Among the lines below, how many have the word "vectors"? The reply is that number alone.
[Data supplied Boundary: Start]
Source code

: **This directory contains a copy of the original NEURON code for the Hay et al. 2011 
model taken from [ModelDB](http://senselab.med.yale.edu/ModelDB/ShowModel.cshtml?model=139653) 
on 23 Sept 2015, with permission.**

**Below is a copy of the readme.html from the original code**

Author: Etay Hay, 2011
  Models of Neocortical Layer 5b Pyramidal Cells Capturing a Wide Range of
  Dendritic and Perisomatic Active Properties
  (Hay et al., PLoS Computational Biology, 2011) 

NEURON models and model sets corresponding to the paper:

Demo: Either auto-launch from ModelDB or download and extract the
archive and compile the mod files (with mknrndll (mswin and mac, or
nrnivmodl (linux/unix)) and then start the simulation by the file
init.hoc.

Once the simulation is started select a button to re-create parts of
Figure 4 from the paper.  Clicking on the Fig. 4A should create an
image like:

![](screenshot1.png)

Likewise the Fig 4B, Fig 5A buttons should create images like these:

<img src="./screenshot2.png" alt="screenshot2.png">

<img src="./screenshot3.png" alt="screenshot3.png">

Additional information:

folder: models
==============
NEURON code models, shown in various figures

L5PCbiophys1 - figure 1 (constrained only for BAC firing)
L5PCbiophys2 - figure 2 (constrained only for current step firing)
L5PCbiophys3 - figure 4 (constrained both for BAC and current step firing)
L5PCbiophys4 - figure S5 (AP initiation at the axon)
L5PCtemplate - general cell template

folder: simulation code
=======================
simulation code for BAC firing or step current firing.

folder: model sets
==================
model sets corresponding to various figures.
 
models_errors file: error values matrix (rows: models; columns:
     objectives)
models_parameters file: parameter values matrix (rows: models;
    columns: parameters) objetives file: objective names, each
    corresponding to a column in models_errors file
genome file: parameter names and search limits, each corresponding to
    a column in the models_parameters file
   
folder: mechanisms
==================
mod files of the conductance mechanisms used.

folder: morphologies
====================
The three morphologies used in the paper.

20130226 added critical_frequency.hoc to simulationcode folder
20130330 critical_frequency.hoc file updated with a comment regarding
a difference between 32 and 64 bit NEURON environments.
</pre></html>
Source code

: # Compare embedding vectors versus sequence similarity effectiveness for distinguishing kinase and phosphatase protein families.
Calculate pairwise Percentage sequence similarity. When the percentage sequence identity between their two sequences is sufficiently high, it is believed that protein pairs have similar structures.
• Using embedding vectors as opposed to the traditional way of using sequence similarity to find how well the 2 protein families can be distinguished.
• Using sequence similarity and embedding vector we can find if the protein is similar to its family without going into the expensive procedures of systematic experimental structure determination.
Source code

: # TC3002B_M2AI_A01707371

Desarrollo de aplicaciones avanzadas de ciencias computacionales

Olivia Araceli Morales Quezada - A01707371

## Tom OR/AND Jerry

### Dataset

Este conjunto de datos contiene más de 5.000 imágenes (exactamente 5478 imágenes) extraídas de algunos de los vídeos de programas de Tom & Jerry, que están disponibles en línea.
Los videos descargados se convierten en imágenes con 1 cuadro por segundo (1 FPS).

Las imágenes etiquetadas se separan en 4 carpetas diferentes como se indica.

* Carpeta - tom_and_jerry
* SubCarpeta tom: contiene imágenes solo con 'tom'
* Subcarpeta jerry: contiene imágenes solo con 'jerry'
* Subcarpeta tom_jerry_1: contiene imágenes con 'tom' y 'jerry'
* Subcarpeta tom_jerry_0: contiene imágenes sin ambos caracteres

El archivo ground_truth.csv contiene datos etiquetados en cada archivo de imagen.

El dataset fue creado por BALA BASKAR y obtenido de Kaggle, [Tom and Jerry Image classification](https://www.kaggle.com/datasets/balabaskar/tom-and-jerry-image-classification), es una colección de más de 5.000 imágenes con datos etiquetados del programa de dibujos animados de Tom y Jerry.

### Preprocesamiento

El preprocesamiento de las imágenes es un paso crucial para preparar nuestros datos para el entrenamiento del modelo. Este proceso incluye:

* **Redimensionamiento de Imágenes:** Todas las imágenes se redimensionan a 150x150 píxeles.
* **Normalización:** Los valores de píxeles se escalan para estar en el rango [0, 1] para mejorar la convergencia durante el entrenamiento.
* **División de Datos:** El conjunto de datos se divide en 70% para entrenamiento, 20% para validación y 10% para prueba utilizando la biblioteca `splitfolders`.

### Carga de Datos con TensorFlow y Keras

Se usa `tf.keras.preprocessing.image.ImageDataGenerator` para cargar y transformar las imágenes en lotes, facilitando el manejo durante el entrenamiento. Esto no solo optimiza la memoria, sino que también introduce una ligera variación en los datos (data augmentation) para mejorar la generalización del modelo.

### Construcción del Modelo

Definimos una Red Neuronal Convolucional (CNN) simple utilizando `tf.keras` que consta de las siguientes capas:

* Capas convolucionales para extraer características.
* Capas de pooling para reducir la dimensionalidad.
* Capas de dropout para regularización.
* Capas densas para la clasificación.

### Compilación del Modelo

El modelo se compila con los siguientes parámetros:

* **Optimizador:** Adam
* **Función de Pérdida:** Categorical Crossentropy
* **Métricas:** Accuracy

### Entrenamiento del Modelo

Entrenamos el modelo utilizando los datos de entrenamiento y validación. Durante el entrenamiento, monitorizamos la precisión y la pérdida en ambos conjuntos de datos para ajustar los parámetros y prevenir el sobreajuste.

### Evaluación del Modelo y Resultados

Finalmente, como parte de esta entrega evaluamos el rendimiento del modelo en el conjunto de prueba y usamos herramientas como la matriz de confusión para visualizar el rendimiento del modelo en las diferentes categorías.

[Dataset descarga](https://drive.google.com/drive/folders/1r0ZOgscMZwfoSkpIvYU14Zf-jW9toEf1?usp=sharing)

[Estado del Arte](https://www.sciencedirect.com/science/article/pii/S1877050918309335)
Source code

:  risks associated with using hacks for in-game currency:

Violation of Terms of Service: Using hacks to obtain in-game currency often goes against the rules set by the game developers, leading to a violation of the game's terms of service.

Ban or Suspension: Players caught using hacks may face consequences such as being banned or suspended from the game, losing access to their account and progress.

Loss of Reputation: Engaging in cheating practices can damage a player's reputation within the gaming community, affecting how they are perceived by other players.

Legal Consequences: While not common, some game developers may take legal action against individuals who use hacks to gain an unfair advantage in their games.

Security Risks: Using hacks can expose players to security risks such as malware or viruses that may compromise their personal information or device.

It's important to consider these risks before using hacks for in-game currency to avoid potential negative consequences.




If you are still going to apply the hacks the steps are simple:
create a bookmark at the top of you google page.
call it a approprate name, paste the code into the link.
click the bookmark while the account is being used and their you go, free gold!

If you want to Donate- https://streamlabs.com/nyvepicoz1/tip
[Data supplied Boundary: End]
Output below:
2